Write out the items below word for word, from the start of the items through the line containing "h sáng và gương", inclusive, leaving out the pictures.

* * *

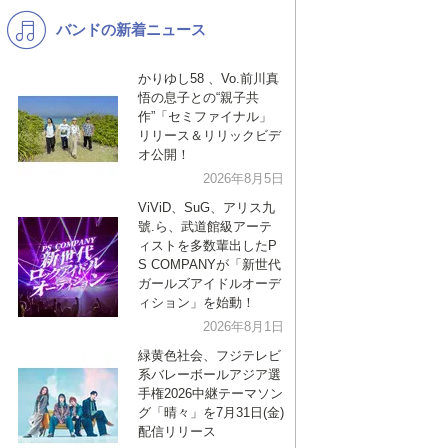
バンドの新着ニュース
K-POP
バンド
演歌・歌謡
洋楽
かりゆし58 、Vo.前川真
悟の息子との“親子共
VTuber
ディズニー
作”「セミファイナル」
リリース＆リリックビデ
オ公開！
2026年8月5日
ViViD、SuG、アリス九
號.ら、武道館級アーテ
ィストを多数輩出したP
S COMPANYが「新世代
ガールズアイドルオーデ
ィション」を始動！
2026年8月1日
緑黄色社会、フジテレビ
系バレーボールアジア選
手権2026中継テーマソン
グ「晴々」を7月31日(金)
配信リリース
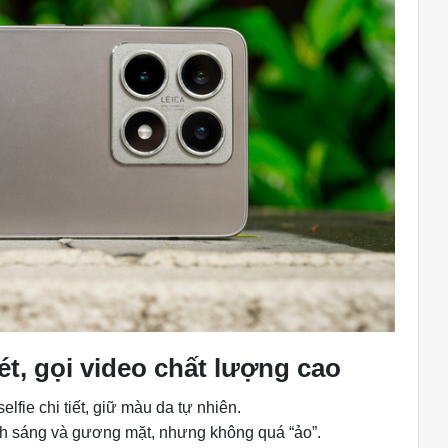
nét, gọi video chất lượng cao
lfie chi tiết, giữ màu da tự nhiên.
h sáng và gương mặt, nhưng không quá “ảo”.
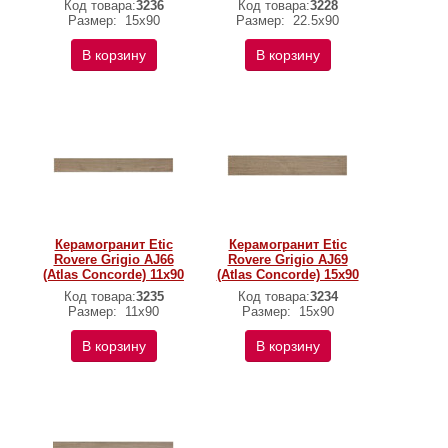
Код товара:
3236
Код товара:
3228
Размер:
15х90
Размер:
22.5x90
В корзину
В корзину
Керамогранит Etic
Керамогранит Etic
Rovere Grigio AJ66
Rovere Grigio AJ69
(Atlas Concorde) 11х90
(Atlas Concorde) 15х90
Код товара:
3235
Код товара:
3234
Размер:
11х90
Размер:
15х90
В корзину
В корзину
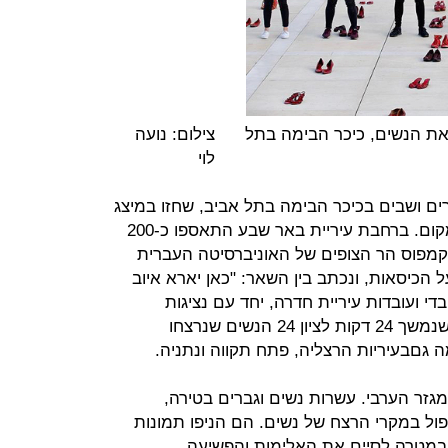
את הנשים, כיכר הבימה בתל
צילום: נועה
לוי
ם ושבים בכיכר הבימה בתל אביב, שחזו במיצג
של מאות נעליים אדומות שנפרשו במקום. ברחבת עיריית באר שבע התאספו כ-200
מפוס הר הצופים של האוניברסיטה העברית
 הכיסאות, ונכתב בין השאר: "כאן יארא איוב
י ועובדות עיריית חדרה, יחד עם נציגות
מארגוני נשים בעיר, השתתפו בטקס שנמשך 24 דקות לציון 24 הנשים שנרצחו
גםבעיריות הרצליה, פתח תקווה ונתניה.
מגזר הערבי. עשרות נשים וגברים בטירה,
יפול במקרי הרצח של נשים. הם הניפו תמונות
במטרה לסיים את האלימות והפשיעה.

* * *

* _Your solution_:
バンドの新着ニュース
K-POP
バンド
演歌・歌謡
洋楽
かりゆし58 、Vo.前川真
悟の息子との“親子共
VTuber
ディズニー
作”「セミファイナル」
リリース＆リリックビデ
オ公開！
2026年8月5日
ViViD、SuG、アリス九
號.ら、武道館級アーテ
ィストを多数輩出したP
S COMPANYが「新世代
ガールズアイドルオーデ
ィション」を始動！
2026年8月1日
緑黄色社会、フジテレビ
系バレーボールアジア選
手権2026中継テーマソン
グ「晴々」を7月31日(金)
配信リリース
nét, gọi video chất lượng cao
lfie chi tiết, giữ màu da tự nhiên.
h sáng và gương mặt, nhưng không quá “ảo”.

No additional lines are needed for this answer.